### Extract

Nov. 7, 2016

COLUMBIA, Mo. --- Imagine if you will ...

It's 1:30 p.m., Friday, Nov. 25, kickoff at Faurot Field. It's Black Friday.

This Black Friday is gray, cold,dreary and rainy, a bone-chilling 38 degrees.

Despite of our recent warm, wonderful days --- thank you again for Global Warming, Al, we're really enjoying it! --- cold, rainy and 38 degrees is not unheard of in late November in Central Missouri.

It's Missouri vs. Arkansas. The Razorbacks are trying to improve their bowl resume', the Tigers are trying to improve to 3-9.

Yes, the Tigers are 2-9 as this game kicks off. Not too hard to imagine that.

The students are away for Thanksgiving break, not many come back to campus to see if Mizzou can finish 3-9. Can't blame them.

Other fans are away at the mall, or maybe lounging on their warm, dry couches in their warm, dry homes in front of their warm, cozy fireplaces watching the game. Not a good day to be outside, especially not to see the home team lose.

Again.

It's not even a fit day to tailgate and see your friends one, final time, to share a bratwurst, a cold beverage and a laugh. Try as they might to make this a rivalry game, it's not. Arkansas is no more of a rival than Florida or Delaware State. Arkansas is not Kansas and never will be.

The stands are full of empty seats at kickoff. In the second half, they announce the crowd --- 37,694 ---- but it looks smaller than that. A lot smaller. Near the end of the game, a 38-13 Arkansas win, folks are already starting to clean up the stadium ... and they outnumber the actual number of remaining fans in the stands.

The Tigers finish the season with eight straight losses and a horribly disappointing 2-10 season in the first year under head coach Barry Odom. It's the worst season since for Mizzou since the days of Bob Stull 27 years ago.

The day seems even more gray and dreary than it was at 1:30 p.m. 

Can you imagine? Sadly, it's not that hard. The line between our imagination and our sports reality is very, very thin.

Other than punting, this team isn't good at anything --- and this is a program that's less than 24 months removed from winning its second straight SEC East championship.

But this problem runs a lot deeper than having a bad football team. Now, there's already talk of firing Odom.

Hold on, folks. It would NOT be fair to fire Odom after one season, it just wouldn't. That wouldn't be fair to any coach at any school --- not just for having one really, bad season,anyway.

It would be the wrong thing to do at the wrong time.

Odom is a favorite son of old Mizzou. His players love him. He bleeds Black and Gold. He is a truly nice guy who has done everything in his power to make it right, to make it work, to make this season a success --- and that process started on the day he was hired, Dec. 3 of last year.

Instead, it's all gone terribly wrong.

If you want scapegoats in all of this, it's not Odom. It's some imbeciles who yelled and did some awful things, then one guy who went hungry for one week --- although some believe he never went hungry --- and an administration that allowed the bigger issues to go unaddressed. The problem festered. If they'd only held some closed meetings with the protesters, along with some public sensitivity forums for everyone ... but they didn't.

Instead, the infrastructure of the entire university system collapsed. The head football coach retiring was only a minor victim in this implosion, compared to the resignations of the university's chancellor and president.

######

* _Work instructions_
1. Write out the passage of the Missouri football column that opens with the words containing "Odom is a favorite" and closes with "of last year.".
2. Continue the Missouri football column from the point where it stops.
The data after this point is separate material, unrelated to the column on Missouri football.

### Material

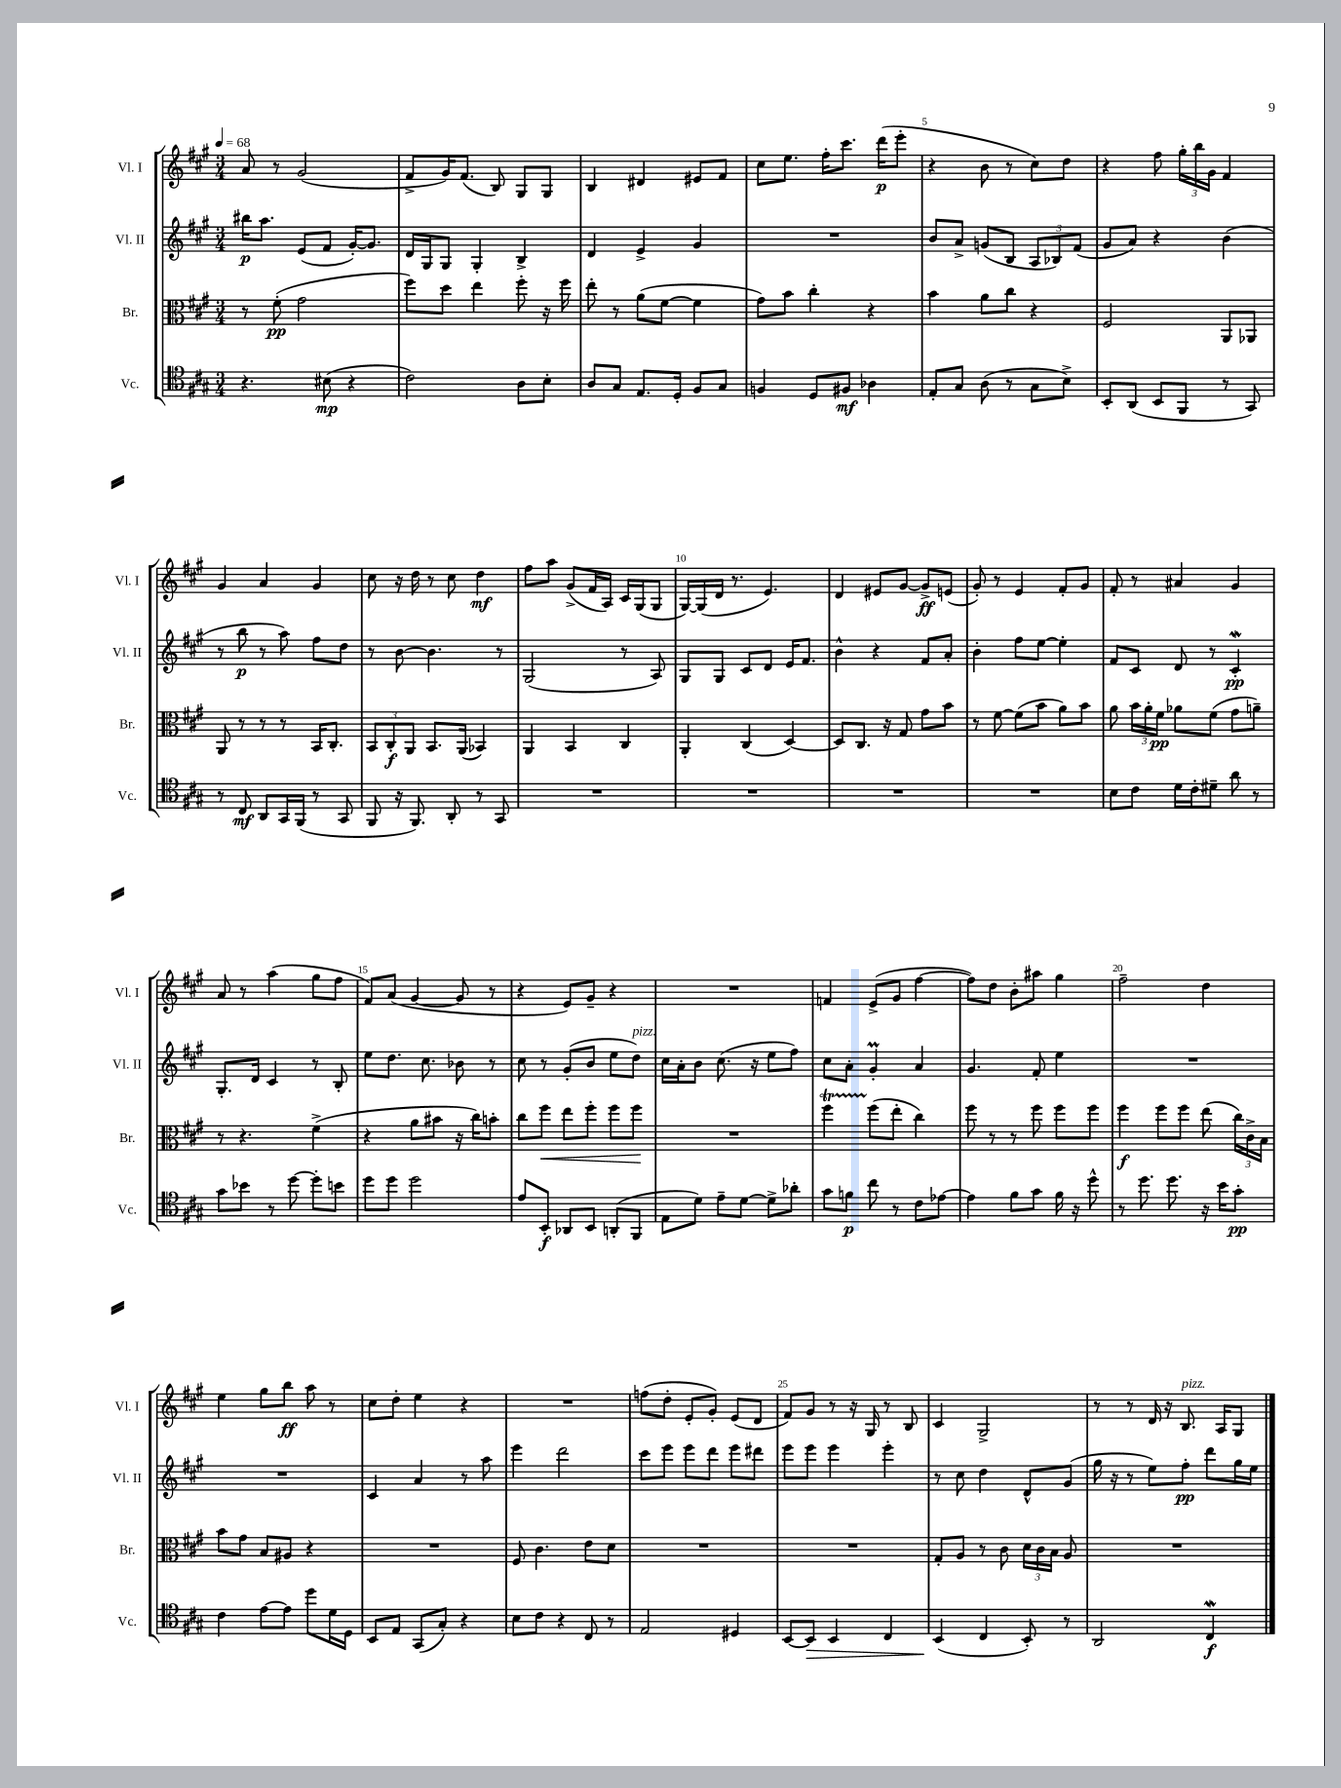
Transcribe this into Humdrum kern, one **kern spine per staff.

######
### Material

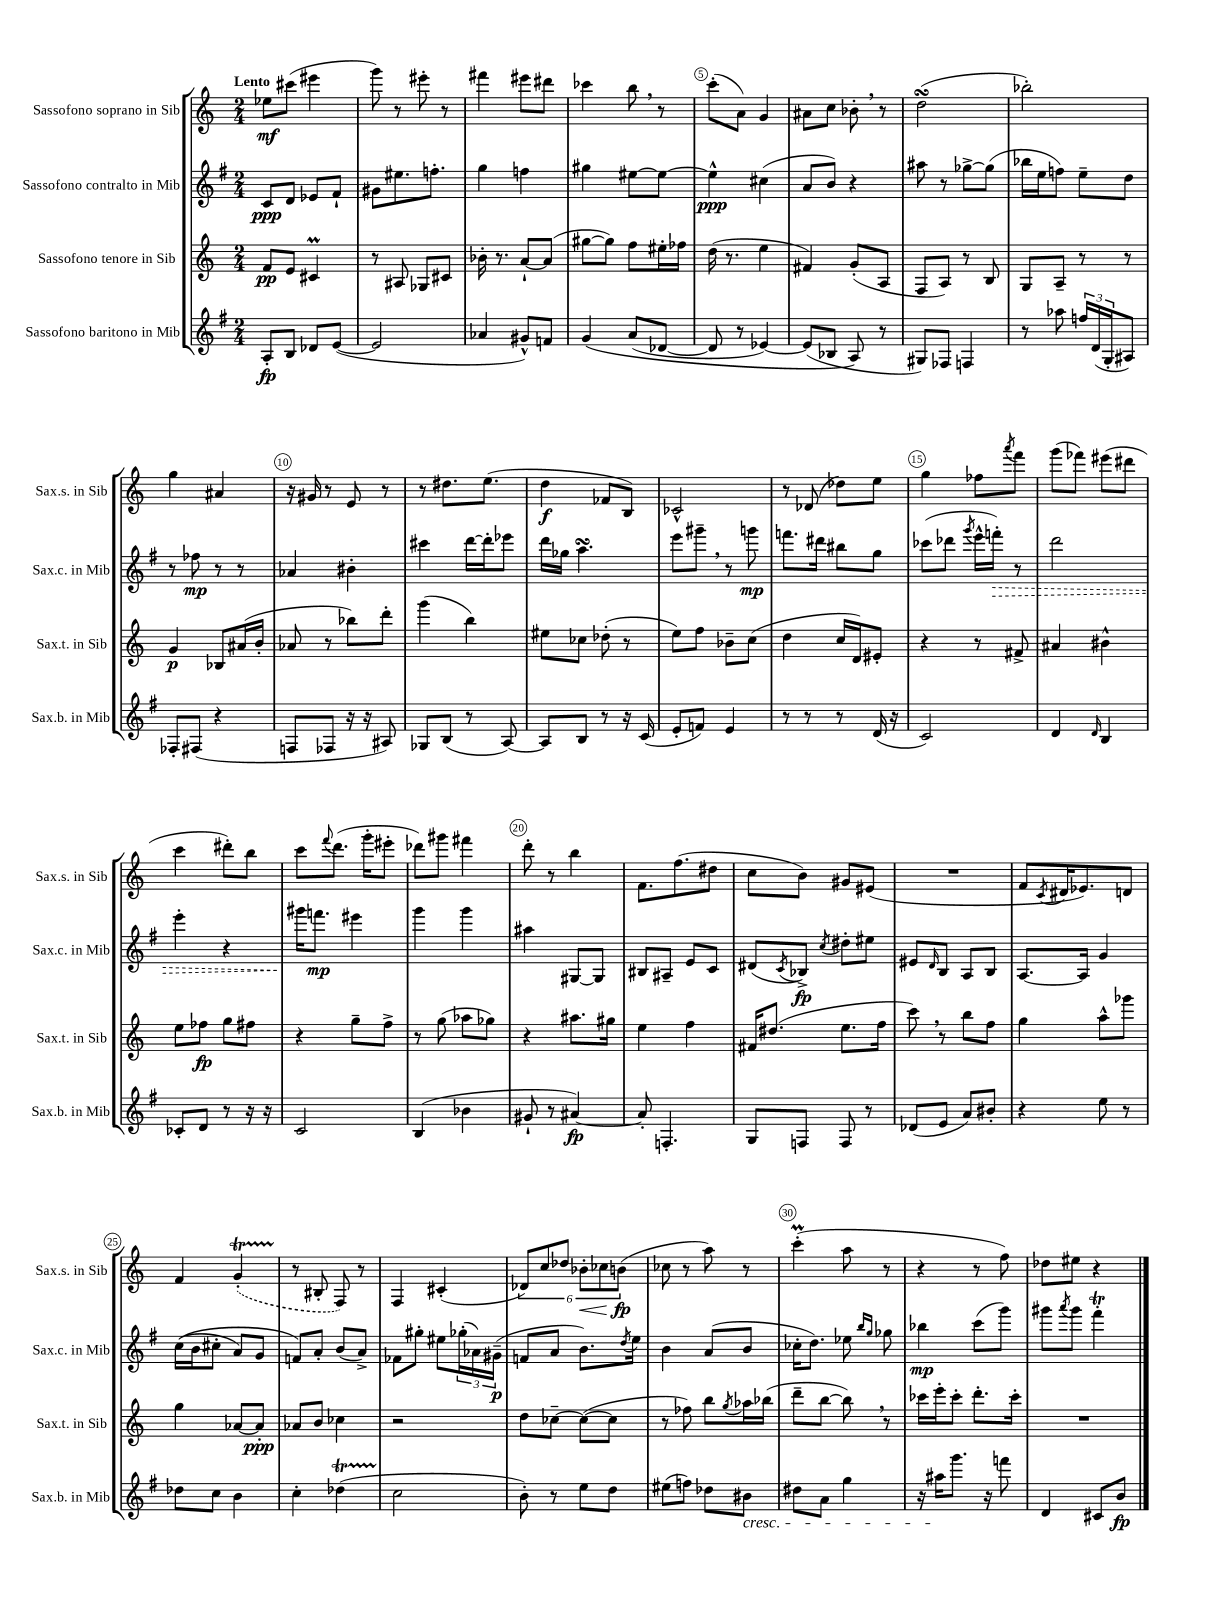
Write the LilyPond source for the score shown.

######

* _Answers for the tasks_
1.
Odom is a favorite son of old Mizzou. His players love him. He bleeds Black and Gold. He is a truly nice guy who has done everything in his power to make it right, to make it work, to make this season a success --- and that process started on the day he was hired, Dec. 3 of last year.

2.
Perception of the university became a reality, bleeding down to the football team and starting with recruiting. That's a fight you just can't win.

It's time to change that perception and indeed, the reality. How? Certainly, it will take something drastic.

Les Miles' reality is that he was fired after four games this season by LSU. Other than guys named Saban, Meyer or Harbaugh, Miles would be in that next layer of the coaching royalty.

At the very least, the guy can recruit talent --- LSU has the fourth-most players on NFL rosters this season. But he wins, too, he just doesn't win against Alabama ... but who does?

In 11-plus years at LSU, Miles won a national championship and his record was 114-34 --- but only 2-2 this year. And the team "struggled" in recent years, at least by LSU standards.

Miles, 62, is not done coaching. He wants to coach next year and he's already assembling his staff. Some team will hire him. And Miles would love nothing better than to do it in the SEC.

That some team should be Missouri. Swallow the money guaranteed to the current coaching staff, open up the checkbook for Miles --- because he won't come cheap --- and move on. Do the wrong thing.

It wouldn't be fair, it wouldn't be right. Odom certainly doesn't deserve this. Sadly, bad things happen to good people all the time.

It's the wrong thing to do at the wrong time. But in this case --- when drastic times call for drastic measures --- two wrongs can make it right.

As badly as you'd feel for Barry Odom, what does the thought of having Les Miles on the sideline for next year's season opener do for your perception of this football program?

That's where Mizzou is.

It's time to cleanse and purge the entire program of the lingering stench --- and unfair perception --- from last year. Innocent victims will be involved. But this may be the only way to do it, because it's not going to get any better the way it is.

It might be the only thing to save this program from a lot more gray, dreary days in the foreseeable future.

Is it time for Mizzou to fire Odom

and pursue ex-LSU coach Miles?

Loeffler's Link

For questions, comments or story ideas, contact Tom at loefflerslink@hotmail.com.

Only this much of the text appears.